I burned my pictures; I tore the pages from my journal and threw them away; I blocked out most of the memories except for of Austin.
And I will always be grateful for him.
* * * * *
After my last post someone left this comment:
All my life I've been taught we are on this earth to fulfill a mission. I'm afraid I'm failing - failing miserably. I have no purpose & can't seem to find the courage you speak of.
And I thought about it all night long. I spent hours trying to think of a way to respond. And over and over again I thought of Austin.
If Austin never accomplished another thing in his life (which I'm sure is far from the truth) he accomplished the most important thing ever - for me.
He healed my heart and he taught me to trust again.
If he had no other purpose here, that was enough.
And I never even got to tell him.
I believe with all of my heart that all of us, no matter what we believe about ourselves, are here to touch and bless the lives of others.
My dear grandpa spent the last five or six years of his life sitting on his couch, listening to music on tapes because he was mostly blind and couldn't do anything else. Day in and day out he sat on his couch, and he told me more than once how useless he felt, how little he felt that his life mattered.
He had no idea the legacy he was leaving - for me, for his neighbors, for his loved ones. The last five years of my grandpa's life were a blessing to everyone he came in contact with.
My dear Anonymous, you are fulfilling a mission, somewhere, to someone.
Don't EVER doubt that.
Your life has purpose, more than you might ever know.
I hope you'll indulge me in one more story.
Several years ago I spent some time in Guatemala with a group of people I had never met previously.
We were from different walks of life, and we had different experiences coloring our individual reality, but we were joined together in a mutual cause of working to better the lives of a group of people in a small village in the jungles of Guatemala.
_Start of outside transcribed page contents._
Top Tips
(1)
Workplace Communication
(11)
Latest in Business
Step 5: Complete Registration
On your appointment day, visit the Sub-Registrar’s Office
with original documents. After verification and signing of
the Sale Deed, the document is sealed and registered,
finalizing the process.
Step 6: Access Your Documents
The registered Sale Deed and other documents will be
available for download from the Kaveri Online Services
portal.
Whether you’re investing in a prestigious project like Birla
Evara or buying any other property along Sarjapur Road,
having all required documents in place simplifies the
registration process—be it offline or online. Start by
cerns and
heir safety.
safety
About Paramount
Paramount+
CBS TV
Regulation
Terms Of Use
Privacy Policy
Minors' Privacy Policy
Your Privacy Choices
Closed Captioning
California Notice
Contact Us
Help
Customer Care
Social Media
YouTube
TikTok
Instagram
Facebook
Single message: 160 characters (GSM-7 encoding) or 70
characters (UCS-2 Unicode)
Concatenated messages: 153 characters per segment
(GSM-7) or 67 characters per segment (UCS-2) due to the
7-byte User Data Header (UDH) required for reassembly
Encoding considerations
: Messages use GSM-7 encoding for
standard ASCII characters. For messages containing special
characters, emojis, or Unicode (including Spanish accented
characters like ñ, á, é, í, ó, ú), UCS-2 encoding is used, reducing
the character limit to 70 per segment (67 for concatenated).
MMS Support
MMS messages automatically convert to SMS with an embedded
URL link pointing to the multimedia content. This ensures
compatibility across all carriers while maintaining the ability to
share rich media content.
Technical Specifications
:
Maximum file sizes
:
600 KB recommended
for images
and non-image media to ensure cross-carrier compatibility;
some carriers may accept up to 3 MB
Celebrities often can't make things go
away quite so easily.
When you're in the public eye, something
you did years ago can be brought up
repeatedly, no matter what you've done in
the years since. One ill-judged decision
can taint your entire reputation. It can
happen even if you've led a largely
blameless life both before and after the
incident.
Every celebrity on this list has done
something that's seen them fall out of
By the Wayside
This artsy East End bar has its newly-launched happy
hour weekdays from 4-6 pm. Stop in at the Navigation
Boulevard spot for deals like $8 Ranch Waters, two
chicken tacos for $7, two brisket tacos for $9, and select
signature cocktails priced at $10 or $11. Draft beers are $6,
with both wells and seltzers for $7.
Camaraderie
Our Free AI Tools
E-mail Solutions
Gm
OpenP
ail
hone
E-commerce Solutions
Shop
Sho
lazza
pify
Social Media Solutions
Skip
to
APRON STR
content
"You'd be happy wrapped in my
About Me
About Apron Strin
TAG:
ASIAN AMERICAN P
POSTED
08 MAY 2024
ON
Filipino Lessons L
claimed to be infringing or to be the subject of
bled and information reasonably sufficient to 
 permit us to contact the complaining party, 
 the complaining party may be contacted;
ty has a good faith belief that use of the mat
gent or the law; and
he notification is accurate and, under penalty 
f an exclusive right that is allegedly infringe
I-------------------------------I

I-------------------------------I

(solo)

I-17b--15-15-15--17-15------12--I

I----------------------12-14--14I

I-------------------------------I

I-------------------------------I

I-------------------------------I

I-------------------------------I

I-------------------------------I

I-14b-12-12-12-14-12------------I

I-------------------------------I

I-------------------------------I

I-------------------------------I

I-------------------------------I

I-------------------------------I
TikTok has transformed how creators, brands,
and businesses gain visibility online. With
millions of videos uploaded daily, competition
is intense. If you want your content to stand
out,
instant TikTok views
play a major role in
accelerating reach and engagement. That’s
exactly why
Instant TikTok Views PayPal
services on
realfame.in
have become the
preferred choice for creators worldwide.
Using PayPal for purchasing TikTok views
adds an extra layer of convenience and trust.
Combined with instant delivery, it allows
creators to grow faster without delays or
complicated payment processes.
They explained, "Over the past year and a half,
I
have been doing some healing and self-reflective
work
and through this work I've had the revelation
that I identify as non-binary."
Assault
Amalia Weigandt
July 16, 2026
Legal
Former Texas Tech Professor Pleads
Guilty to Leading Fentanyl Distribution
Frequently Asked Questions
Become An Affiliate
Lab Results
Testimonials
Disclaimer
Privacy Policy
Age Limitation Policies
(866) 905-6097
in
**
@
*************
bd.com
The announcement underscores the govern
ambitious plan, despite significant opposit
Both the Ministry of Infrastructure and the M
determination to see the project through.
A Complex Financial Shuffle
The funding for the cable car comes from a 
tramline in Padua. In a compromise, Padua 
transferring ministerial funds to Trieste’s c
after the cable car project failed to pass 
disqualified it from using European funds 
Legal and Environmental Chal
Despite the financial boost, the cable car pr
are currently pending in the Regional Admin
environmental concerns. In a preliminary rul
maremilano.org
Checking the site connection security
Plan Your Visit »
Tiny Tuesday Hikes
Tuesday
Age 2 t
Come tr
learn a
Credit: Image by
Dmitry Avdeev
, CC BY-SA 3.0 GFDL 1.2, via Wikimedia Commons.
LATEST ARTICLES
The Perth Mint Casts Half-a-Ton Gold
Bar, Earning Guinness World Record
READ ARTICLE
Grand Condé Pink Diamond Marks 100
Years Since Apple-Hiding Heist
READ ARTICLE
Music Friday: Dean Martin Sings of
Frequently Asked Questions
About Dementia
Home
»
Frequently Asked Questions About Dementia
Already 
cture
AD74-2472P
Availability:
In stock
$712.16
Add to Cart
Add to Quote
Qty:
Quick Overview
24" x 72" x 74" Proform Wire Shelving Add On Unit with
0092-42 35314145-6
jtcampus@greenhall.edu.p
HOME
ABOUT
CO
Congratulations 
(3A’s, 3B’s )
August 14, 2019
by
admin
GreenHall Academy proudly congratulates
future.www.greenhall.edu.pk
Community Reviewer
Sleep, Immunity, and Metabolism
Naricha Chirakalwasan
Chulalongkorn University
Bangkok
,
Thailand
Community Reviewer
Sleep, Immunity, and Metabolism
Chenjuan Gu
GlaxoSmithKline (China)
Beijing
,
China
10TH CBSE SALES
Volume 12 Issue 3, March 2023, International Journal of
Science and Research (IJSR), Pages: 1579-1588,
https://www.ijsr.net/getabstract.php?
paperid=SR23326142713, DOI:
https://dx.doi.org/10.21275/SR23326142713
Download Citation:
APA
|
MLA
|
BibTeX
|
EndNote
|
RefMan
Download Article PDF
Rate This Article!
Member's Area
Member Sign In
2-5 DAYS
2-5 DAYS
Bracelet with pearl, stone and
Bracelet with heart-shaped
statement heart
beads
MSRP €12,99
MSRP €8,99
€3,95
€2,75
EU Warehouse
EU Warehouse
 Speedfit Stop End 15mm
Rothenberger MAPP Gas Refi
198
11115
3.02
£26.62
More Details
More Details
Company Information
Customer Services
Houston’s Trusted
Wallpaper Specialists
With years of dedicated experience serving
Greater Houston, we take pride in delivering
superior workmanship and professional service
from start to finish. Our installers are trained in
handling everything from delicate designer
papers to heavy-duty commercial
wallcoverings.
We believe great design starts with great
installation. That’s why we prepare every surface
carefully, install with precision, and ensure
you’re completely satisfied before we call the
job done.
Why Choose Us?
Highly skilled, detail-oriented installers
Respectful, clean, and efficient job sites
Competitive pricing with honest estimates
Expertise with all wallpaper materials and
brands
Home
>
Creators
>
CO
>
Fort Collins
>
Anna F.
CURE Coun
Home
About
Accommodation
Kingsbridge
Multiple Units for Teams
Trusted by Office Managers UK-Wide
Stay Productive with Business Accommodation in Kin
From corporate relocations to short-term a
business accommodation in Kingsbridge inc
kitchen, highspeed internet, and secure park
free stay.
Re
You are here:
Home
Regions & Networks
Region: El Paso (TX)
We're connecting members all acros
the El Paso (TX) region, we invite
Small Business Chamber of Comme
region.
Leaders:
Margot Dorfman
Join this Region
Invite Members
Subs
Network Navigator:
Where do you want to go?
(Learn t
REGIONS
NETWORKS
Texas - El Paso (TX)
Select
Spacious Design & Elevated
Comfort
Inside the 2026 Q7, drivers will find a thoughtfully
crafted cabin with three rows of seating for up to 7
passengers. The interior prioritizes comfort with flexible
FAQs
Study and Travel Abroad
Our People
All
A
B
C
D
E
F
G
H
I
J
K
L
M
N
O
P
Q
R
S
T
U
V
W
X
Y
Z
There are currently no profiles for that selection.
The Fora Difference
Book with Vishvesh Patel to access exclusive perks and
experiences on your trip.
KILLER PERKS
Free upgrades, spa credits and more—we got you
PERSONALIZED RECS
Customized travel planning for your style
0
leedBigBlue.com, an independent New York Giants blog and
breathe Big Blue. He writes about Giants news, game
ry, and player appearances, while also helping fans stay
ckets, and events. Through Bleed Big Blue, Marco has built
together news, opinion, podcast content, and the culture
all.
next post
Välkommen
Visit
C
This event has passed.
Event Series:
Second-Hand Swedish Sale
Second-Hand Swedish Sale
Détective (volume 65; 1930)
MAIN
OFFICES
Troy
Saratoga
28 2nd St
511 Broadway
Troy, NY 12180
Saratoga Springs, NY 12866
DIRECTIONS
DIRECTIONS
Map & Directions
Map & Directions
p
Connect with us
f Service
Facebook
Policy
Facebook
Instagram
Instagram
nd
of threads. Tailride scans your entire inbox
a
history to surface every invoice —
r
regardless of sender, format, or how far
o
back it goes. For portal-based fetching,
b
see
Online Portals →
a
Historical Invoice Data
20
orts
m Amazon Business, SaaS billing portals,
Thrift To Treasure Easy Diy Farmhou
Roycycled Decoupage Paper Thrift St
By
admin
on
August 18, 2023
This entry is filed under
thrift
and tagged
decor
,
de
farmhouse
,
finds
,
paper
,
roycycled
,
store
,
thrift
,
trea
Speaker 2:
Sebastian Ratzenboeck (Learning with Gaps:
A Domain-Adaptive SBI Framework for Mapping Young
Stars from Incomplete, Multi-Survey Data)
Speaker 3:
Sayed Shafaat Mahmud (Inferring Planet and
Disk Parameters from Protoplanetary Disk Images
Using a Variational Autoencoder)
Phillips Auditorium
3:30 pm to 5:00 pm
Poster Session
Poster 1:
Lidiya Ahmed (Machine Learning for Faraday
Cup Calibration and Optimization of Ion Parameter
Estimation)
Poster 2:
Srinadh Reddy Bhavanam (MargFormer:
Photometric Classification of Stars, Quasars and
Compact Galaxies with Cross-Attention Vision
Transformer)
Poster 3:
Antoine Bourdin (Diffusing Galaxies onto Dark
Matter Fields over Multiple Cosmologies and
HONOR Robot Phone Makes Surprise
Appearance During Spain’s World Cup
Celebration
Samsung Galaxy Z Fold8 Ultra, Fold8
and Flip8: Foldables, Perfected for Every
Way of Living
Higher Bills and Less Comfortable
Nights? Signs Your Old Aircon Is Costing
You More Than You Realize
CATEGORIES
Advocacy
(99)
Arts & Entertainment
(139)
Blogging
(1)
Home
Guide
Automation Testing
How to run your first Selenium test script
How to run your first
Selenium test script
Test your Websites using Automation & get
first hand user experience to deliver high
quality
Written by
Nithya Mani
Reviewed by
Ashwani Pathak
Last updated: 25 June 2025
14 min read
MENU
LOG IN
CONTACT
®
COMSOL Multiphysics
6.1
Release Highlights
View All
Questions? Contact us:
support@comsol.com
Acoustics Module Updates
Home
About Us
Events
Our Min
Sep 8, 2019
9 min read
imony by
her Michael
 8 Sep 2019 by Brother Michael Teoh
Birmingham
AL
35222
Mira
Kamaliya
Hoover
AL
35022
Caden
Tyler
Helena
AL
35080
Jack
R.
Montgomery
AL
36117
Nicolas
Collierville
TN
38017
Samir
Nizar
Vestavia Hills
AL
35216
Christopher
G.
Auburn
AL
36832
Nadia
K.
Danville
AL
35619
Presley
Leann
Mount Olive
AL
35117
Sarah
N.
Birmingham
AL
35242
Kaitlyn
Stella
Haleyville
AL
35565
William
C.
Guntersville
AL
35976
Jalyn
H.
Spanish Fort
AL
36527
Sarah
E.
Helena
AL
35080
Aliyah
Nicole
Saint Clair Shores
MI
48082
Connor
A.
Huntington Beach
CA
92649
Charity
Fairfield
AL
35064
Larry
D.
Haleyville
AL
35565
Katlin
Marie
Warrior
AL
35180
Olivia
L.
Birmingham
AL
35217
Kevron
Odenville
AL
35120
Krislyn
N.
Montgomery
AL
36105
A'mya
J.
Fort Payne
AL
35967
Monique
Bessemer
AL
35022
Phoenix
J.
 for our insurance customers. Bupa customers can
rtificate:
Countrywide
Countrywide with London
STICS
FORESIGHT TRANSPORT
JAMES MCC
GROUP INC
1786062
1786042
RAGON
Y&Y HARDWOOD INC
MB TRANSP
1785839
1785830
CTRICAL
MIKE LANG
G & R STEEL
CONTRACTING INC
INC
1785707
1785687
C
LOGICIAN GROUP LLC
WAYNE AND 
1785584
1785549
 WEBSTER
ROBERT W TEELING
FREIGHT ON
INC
One of the girls I met and was roommates with for a few nights was different than me.
We had different backgrounds and different interests, and after getting to know her a little bit I felt like she might be misunderstood by a lot of people.
But I loved her.
I enjoyed out conversations, and I learned a lot from her.
We kept in contact a little bit after we returned home, and there were a few times she reached out to me in times where I really needed it.
Her friendship, although brief, touched my heart and made me a better person, and she'll probably never know.
Anonymous, you are doing the same, for someone or many someones, every day you live - and don't ever lose hope in what you are doing. You aren't failing. None of us are.
And for all of us, I hope that we will stop and take the time to thank the people who make a difference in our lives - so that they will know that they too are far from failing.